De 1983 à 1993, il se donne sans compter pour le diocèse : vicaire dans une grande paroisse, aumônier de l’hôpital, et formateur au grand séminaire d’Armenia.
Puis Nelson décide de réaliser un projet qui lui tient à cœur depuis un certain temps : aller à Rome faire des études en pastorale de la santé. Un choix préparé par sa propre expérience de malade et qui veut répondre à la question, fondamentale pour lui : comment vivre la maladie « sainement » du point de vue spirituel, et la mort comme passage de cette vie à l’autre ?
« Chez nous, il y avait peu de prêtres préparés dans ce domaine et seul le désir de mieux servir mes frères malades m’a convaincu de partir de l’autre côté de l’océan pendant deux ans, malgré mon état de santé. »
Il commence ses études à Rome en 1993. Il vit avec deux autres prêtres, un argentin et un hollandais, et approfondit de façon concrète la spiritualité de l’unité qui l’avait attiré en Colombie. Cette expérience le prépare à un apostolat particulier auprès des malades du sida.

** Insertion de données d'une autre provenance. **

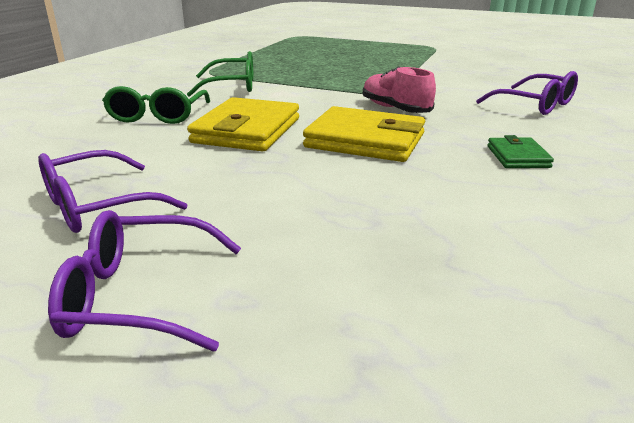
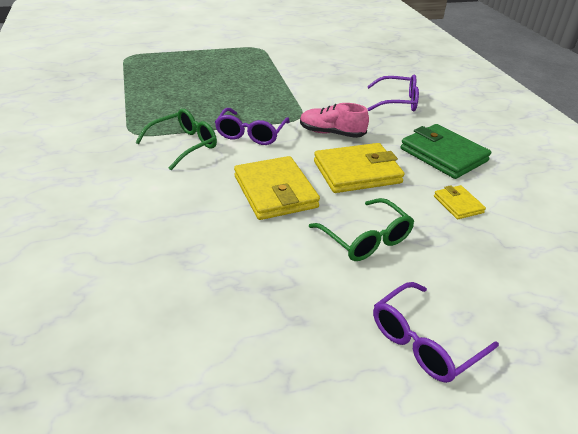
camera: 40 degrees left, 10 degrees up
purple glasses [38,150,188,233] -> purple glasses moved to [215,108,289,145]
green glasses [102,86,210,124] -> green glasses moved to [309,198,414,261]
green wallet [487,135,554,168] -> green wallet [401,124,491,179], size x1.94
none -> yellow wallet [434,185,486,219]

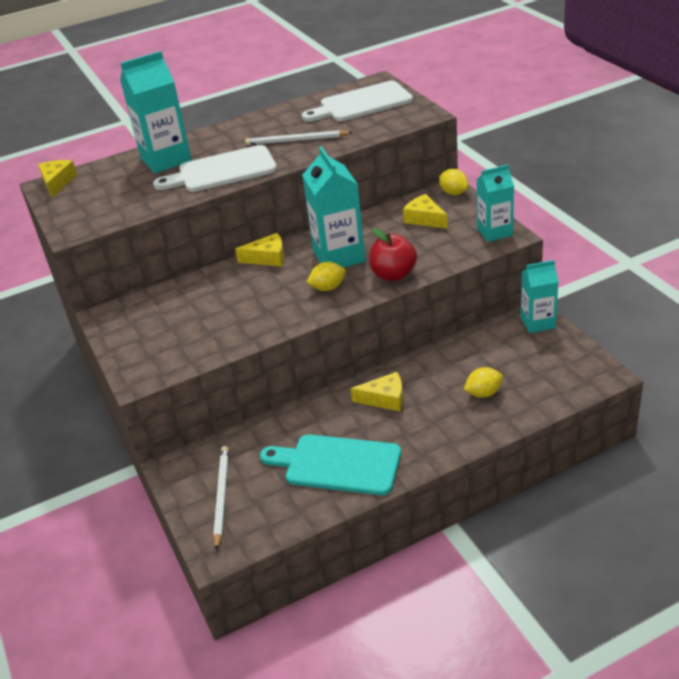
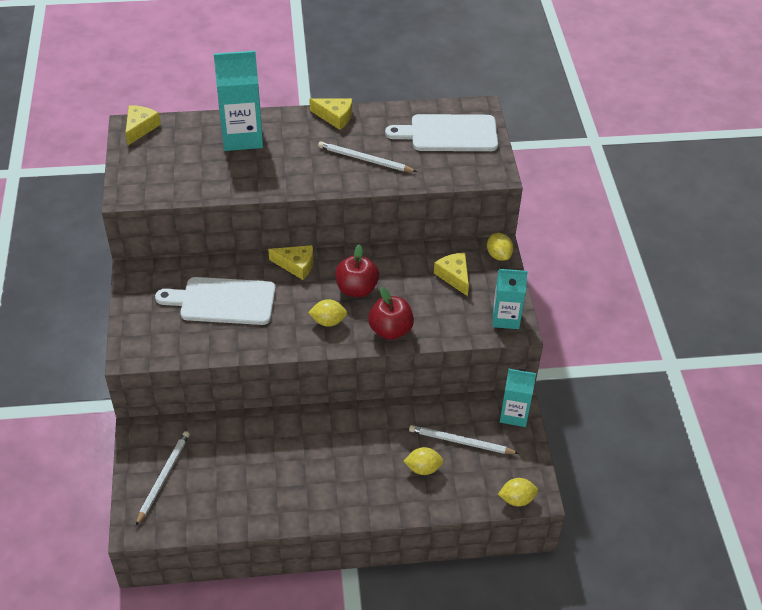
camera: 15 degrees right, 10 degrees up
white cutting board [153,145,277,192] -> white cutting board moved to [155,277,276,325]
turquoise cutting board [260,434,401,495] -> none
turquoise carton [302,146,365,268] -> red apple [335,244,379,297]
yellow cheese [351,372,403,411] -> yellow cheese moved to [309,98,352,130]
none -> white pencil [409,425,519,454]
none -> yellow lemon [498,478,538,506]

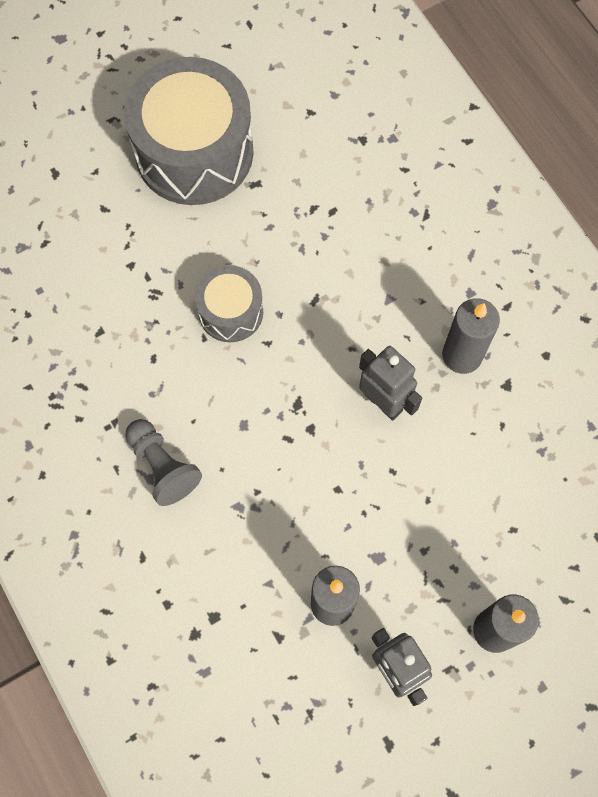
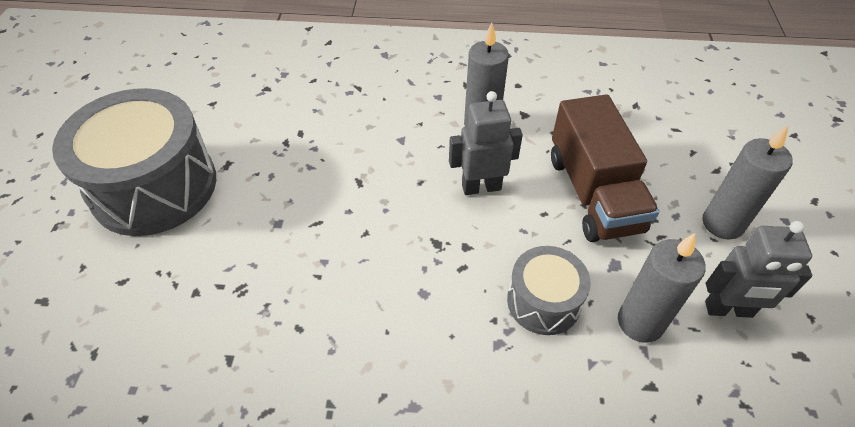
camera: 55 degrees left, 20 degrees down
grey pawn [125,419,202,506] -> none
grey drum [195,265,263,342] -> grey drum moved to [507,246,591,335]
none -> brown truck [551,94,659,242]

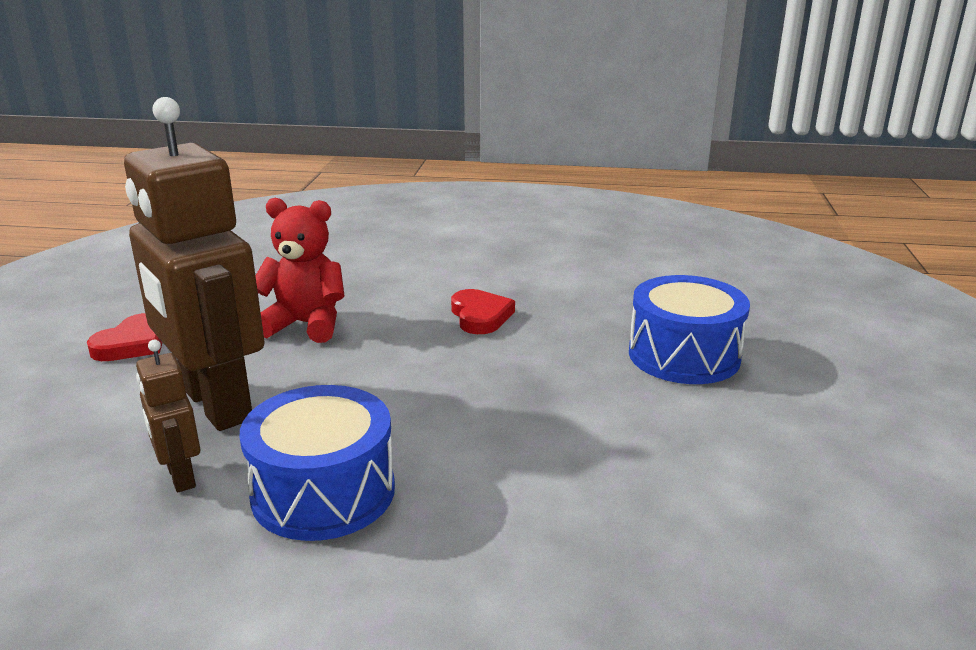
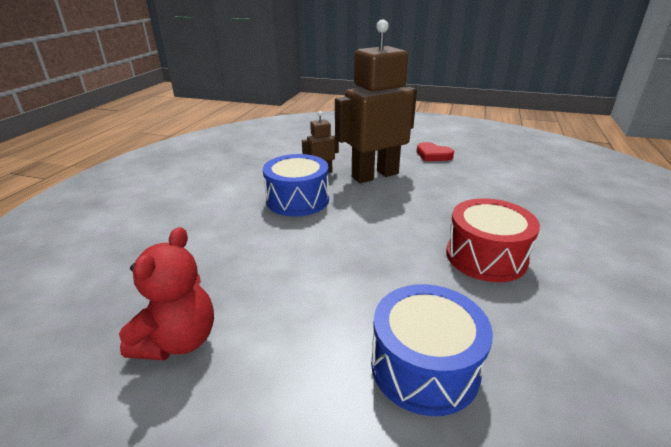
camera: 100 degrees right, 5 degrees up
red teddy bear [255,198,345,343] -> red teddy bear moved to [119,227,214,361]
red heart [451,289,515,334] -> red drum [446,198,540,282]

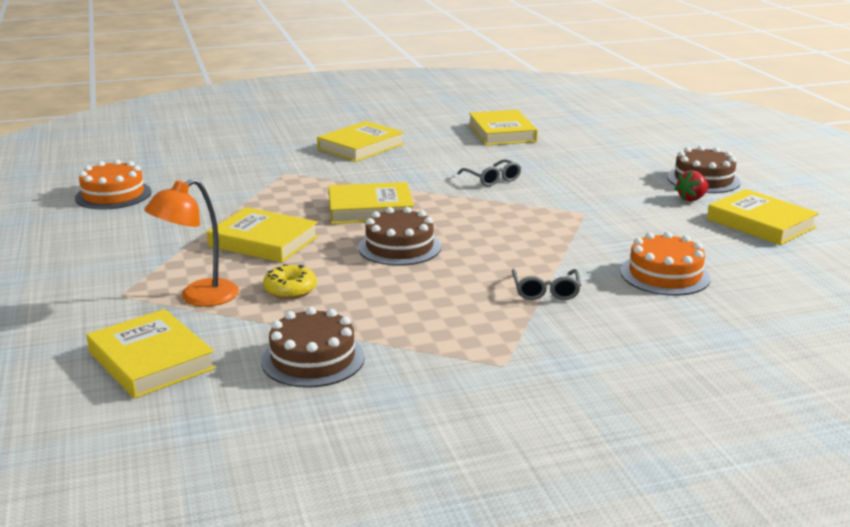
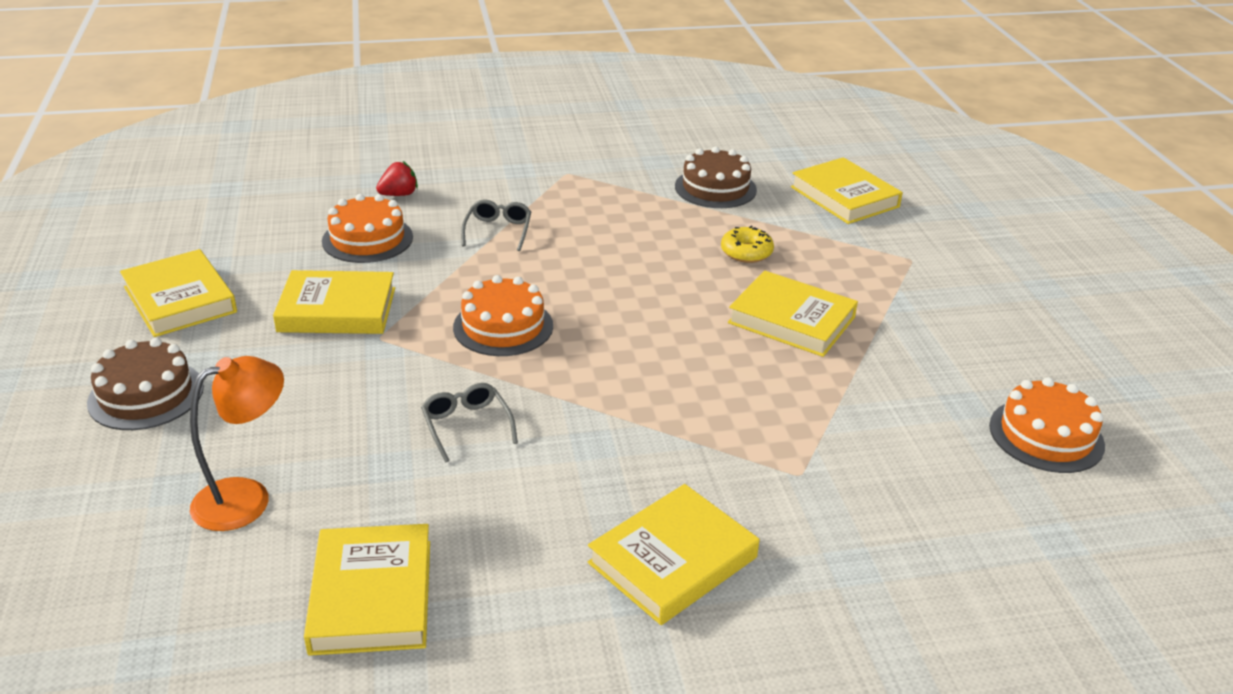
camera: 175 degrees left, 10 degrees up
orange lamp [144,178,239,307] -> orange lamp moved to [190,356,284,531]
yellow book [329,182,414,224] -> yellow book moved to [273,270,395,334]
brown cake [358,207,441,266] -> none
red strawberry [675,170,709,201] -> red strawberry moved to [376,161,418,196]
none -> orange cake [453,275,553,356]

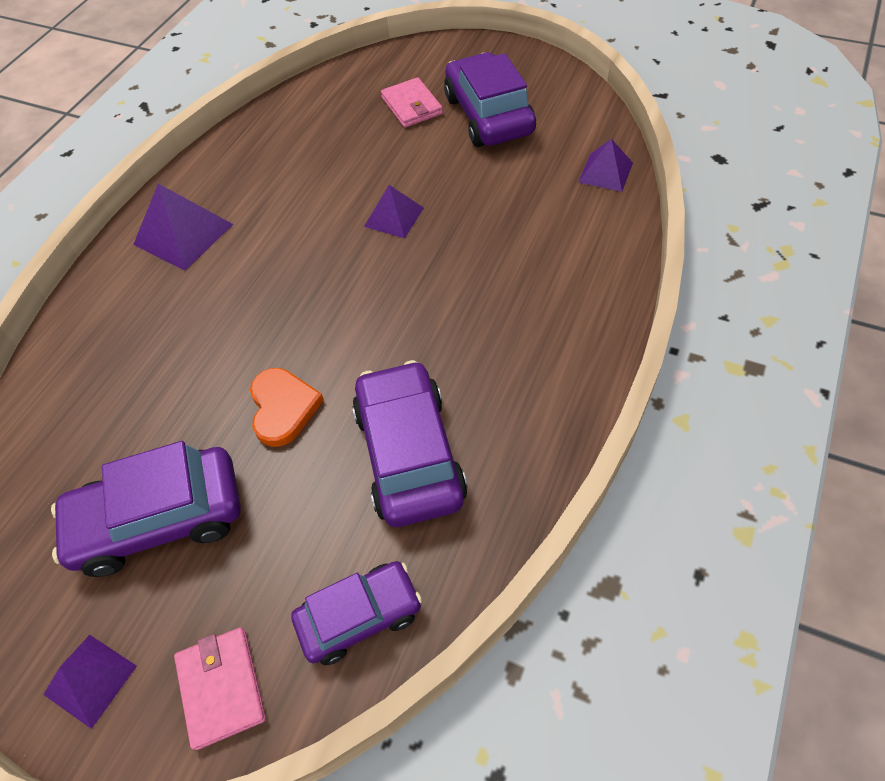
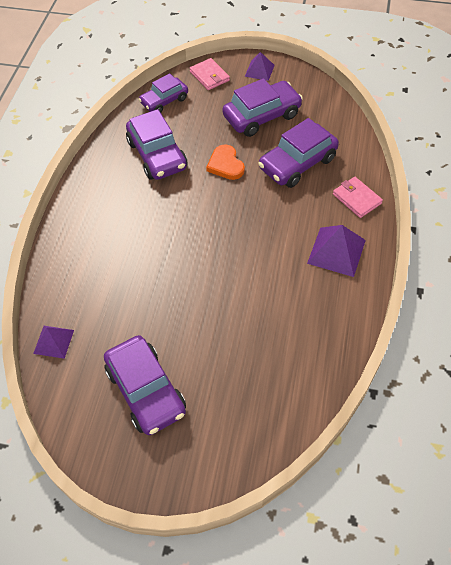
camera: 165 degrees right, 0 degrees up
purple pyramid [364,185,424,239] -> none
pink wallet [381,77,443,128] -> pink wallet moved to [333,177,383,218]
none -> purple car [258,118,339,188]

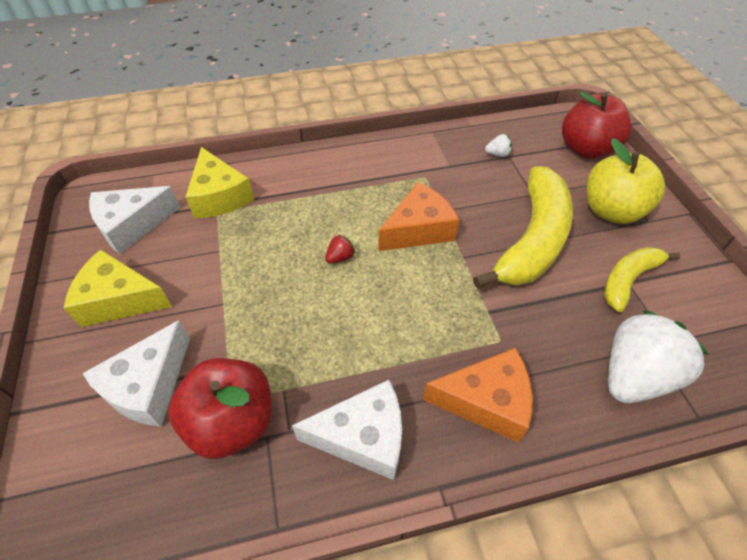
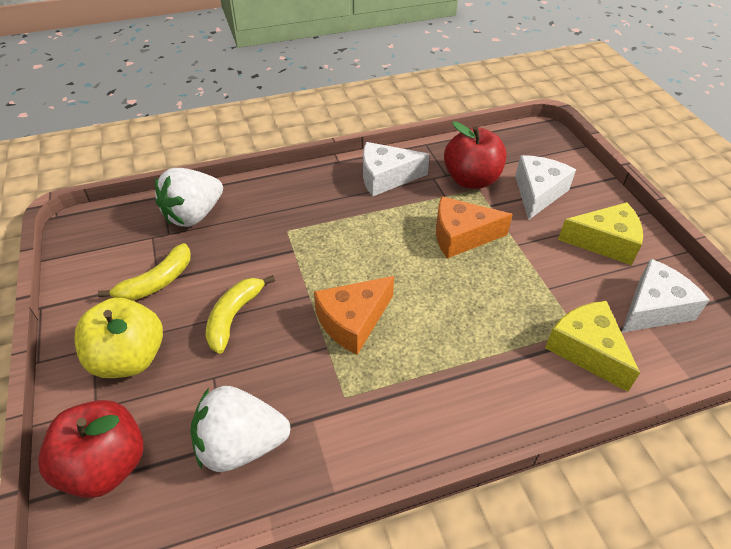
camera: 175 degrees right, 5 degrees down
red strawberry [325,234,355,264] -> none
orange cheese [423,348,532,443] -> orange cheese moved to [436,196,513,258]
yellow banana [473,166,573,289] -> yellow banana [206,275,275,354], size x0.56
white strawberry [485,134,512,157] -> white strawberry [190,386,291,472], size x2.50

Il est amené à en connaître beaucoup au cours de cette période et il a pour chacun un mot ou un silence, il partage sa souffrance, l’aide à se réconcilier avec Dieu.
A son retour en Colombie, Nelson se voit confier par son évêque la responsabilité diocésaine de la pastorale de la santé. Une donation continuelle qui ira encore plus loin. Donner sa vie ne s’improvise pas et Nelson est parti sur un dernier et héroïque acte d’amour.